第98回コラム 「ピアノシューズ特許権侵害事件からの教訓」

 今回は、東京メトロ・都営浅草線「東銀座」駅より徒歩約0分の歌舞伎座の一角に鎮座する、歌舞伎稲荷神社(かぶきいなりじんじゃ)(中央区銀座4-12-15)をご紹介します。歌舞伎興行の大入りや安全、お客様や舞台関係者の平穏無事、また、近隣の平安、火伏の守護などを祈願して祀られています。

【外観】
 
【鳥居】
 
【神額】
 
【社殿】
(筆者撮影)

 2024年3月、竜ケ崎署は特許権違反(侵害)で神戸市の会社役員を逮捕したとのニュースが流れました。龍ケ崎と特許権侵害のワードに引っかかったので調べてみました。龍ケ崎市は、私の古里の隣町だからです。

【侵害品】
 

 本特許権侵害事件の概要は以下の通りです。
 特許権者は、お嬢さんがピアノのペダルが踏みにくい、疲れるとの悩みを解決するため、ピアノシューズの改良に取り組んだとのことです。お嬢さんが登校した後、ホームセンターの木工室で試作品を作成し、試してみるとの繰り返しだったそうです。
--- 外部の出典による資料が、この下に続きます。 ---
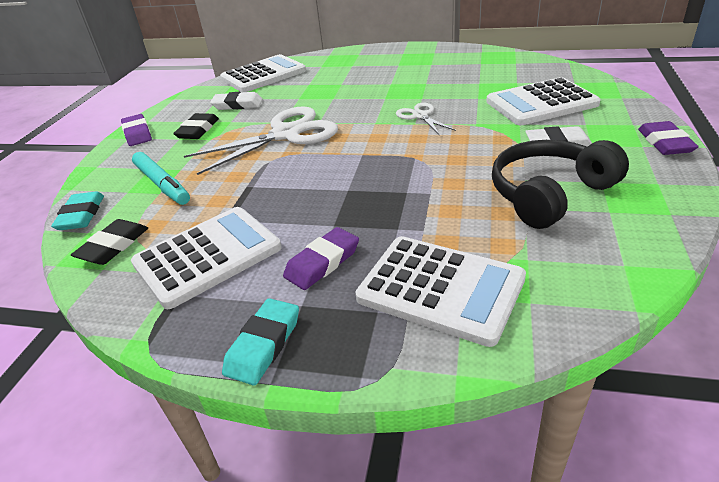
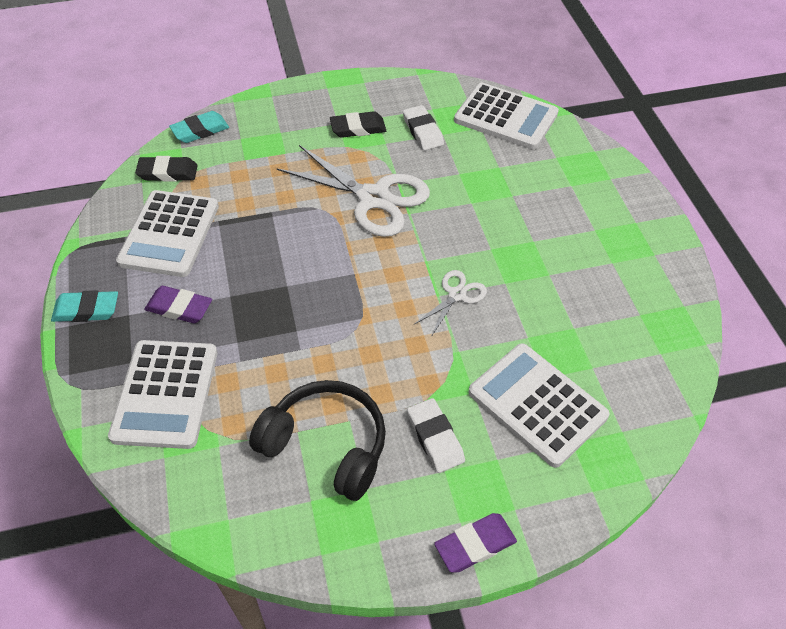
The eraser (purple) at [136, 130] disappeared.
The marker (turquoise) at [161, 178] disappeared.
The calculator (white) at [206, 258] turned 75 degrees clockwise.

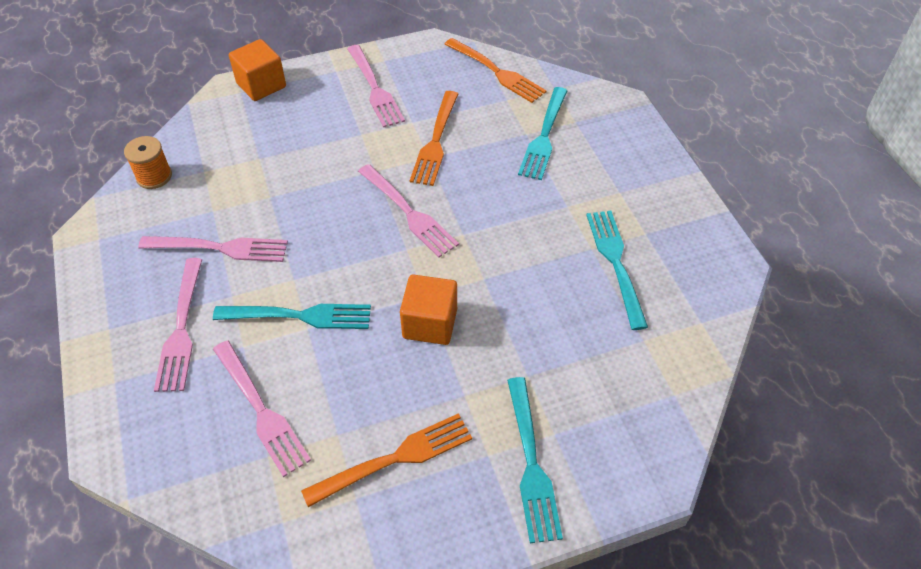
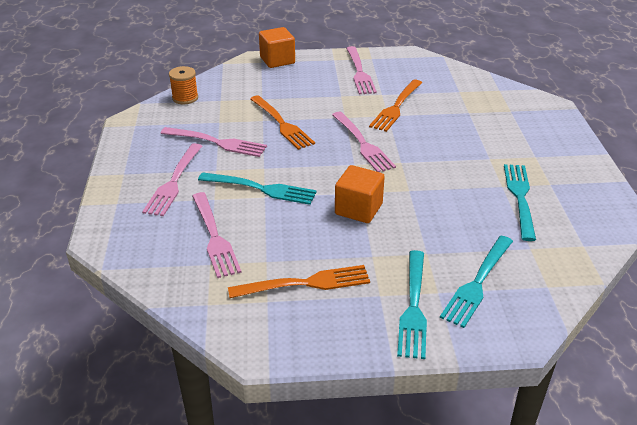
The fork (orange) moved from [495, 70] to [282, 122].
The fork (turquoise) moved from [543, 133] to [476, 282].

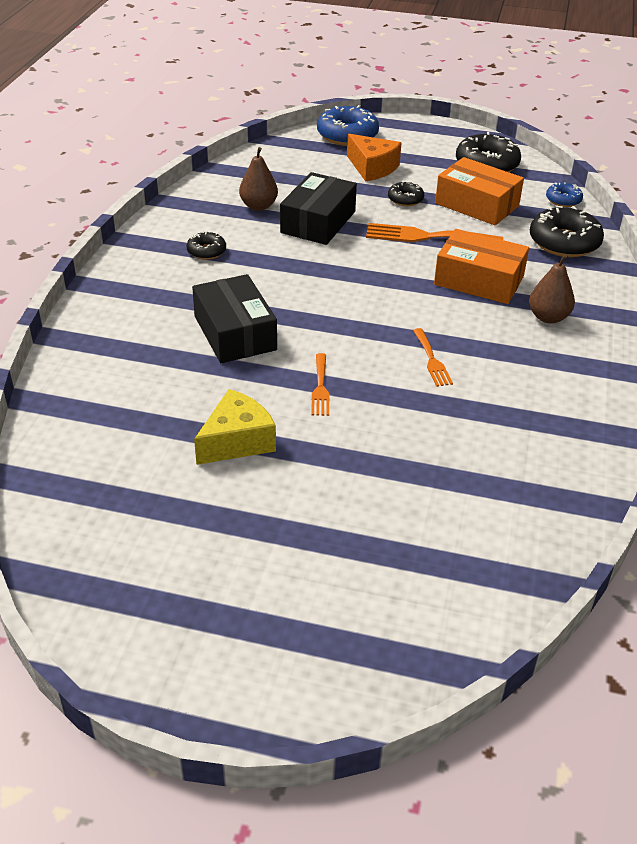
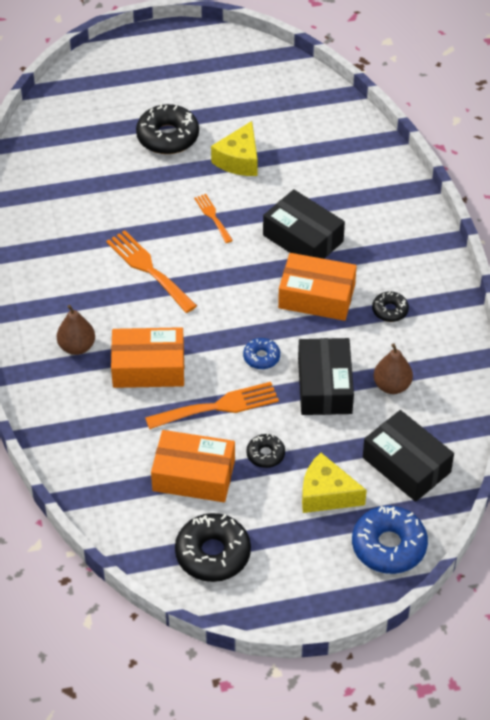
The cheese (orange) at [374, 158] became the cheese (yellow) at [334, 483].
The donut (blue) moved from [564, 194] to [261, 353].
The donut (black) moved from [567, 231] to [167, 128].
The fork (orange) at [433, 357] changed to 1.77 times the size.
The box (orange) at [317, 287] appeared.
The box (black) at [408, 456] appeared.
あるとき、木の模型をつま先側においてペダルを踏むと踏みやすいとの言葉に閃き、踵の位置が肝であることに気づいたとのことです。踵位置を1ミリ単位でデーターを取り、適切な寸法を見つけると共に、特許がとれるのではと考え、特許出願をしたそうです。ゲーム会社に勤務していた経験が、特許出願に結びついたように思われます。
 (出所:https://www.nhk.or.jp/mito-blog/500/485605.html
本特許権は以下の通りです。
特許番号 特許第5470498号 発明の名称 ピアノ演奏用の靴
出願日:2013年9月17日
登録日:2014年4月16日 
【特許請求の範囲】
 【請求項1】
 甲革と、ヒールを備えた靴底と、で靴本体部が構成されたピアノ演奏用の靴であって、靴のサイズをD、前記靴底の後端から前記ヒールの後端までのずれ距離をAとしたときに、A/Dの%比率が11.9%以上になるように、前記ヒールが、前記靴底の踵位置よりも爪先位置の側にずれて配置されており、前記ヒールの後端を支点として前記靴が上下方向にシーソー動作ができるようになっていることを特徴とするピアノ演奏用の靴。

【図4】
 

 写真におけるA/D比率は、12.2%(9/74)であり、技術的範囲に入るか微妙なところです。
 侵害容疑者は、上写真のピアノシューズを13,000円~15,000円で販売し、販売数は100足以上と報道されています。
 侵害容疑者が代表を務める靴製造KEIKAは、特許権者より2015年12月~17年6月の間製造委託を受け、特許製品を製造し、納品していたとのことです。
 製造委託が終了したのは、要求品質を満たしていなかったようです。
 侵害容疑者は、製造委託契約終了後、2021年から約1年間フリマアプリ等で販売していたようです。
 本事件からの教訓
1、やはり、新商品を販売する場合、特許権等の知的財産権を取得することは重要です。良いものは必ず真似されますから。
2、製造委託契約において、同一又は類似の製造、販売禁止条項を入れることも一策です。
 皆さんにおいてご参考になれば幸いです。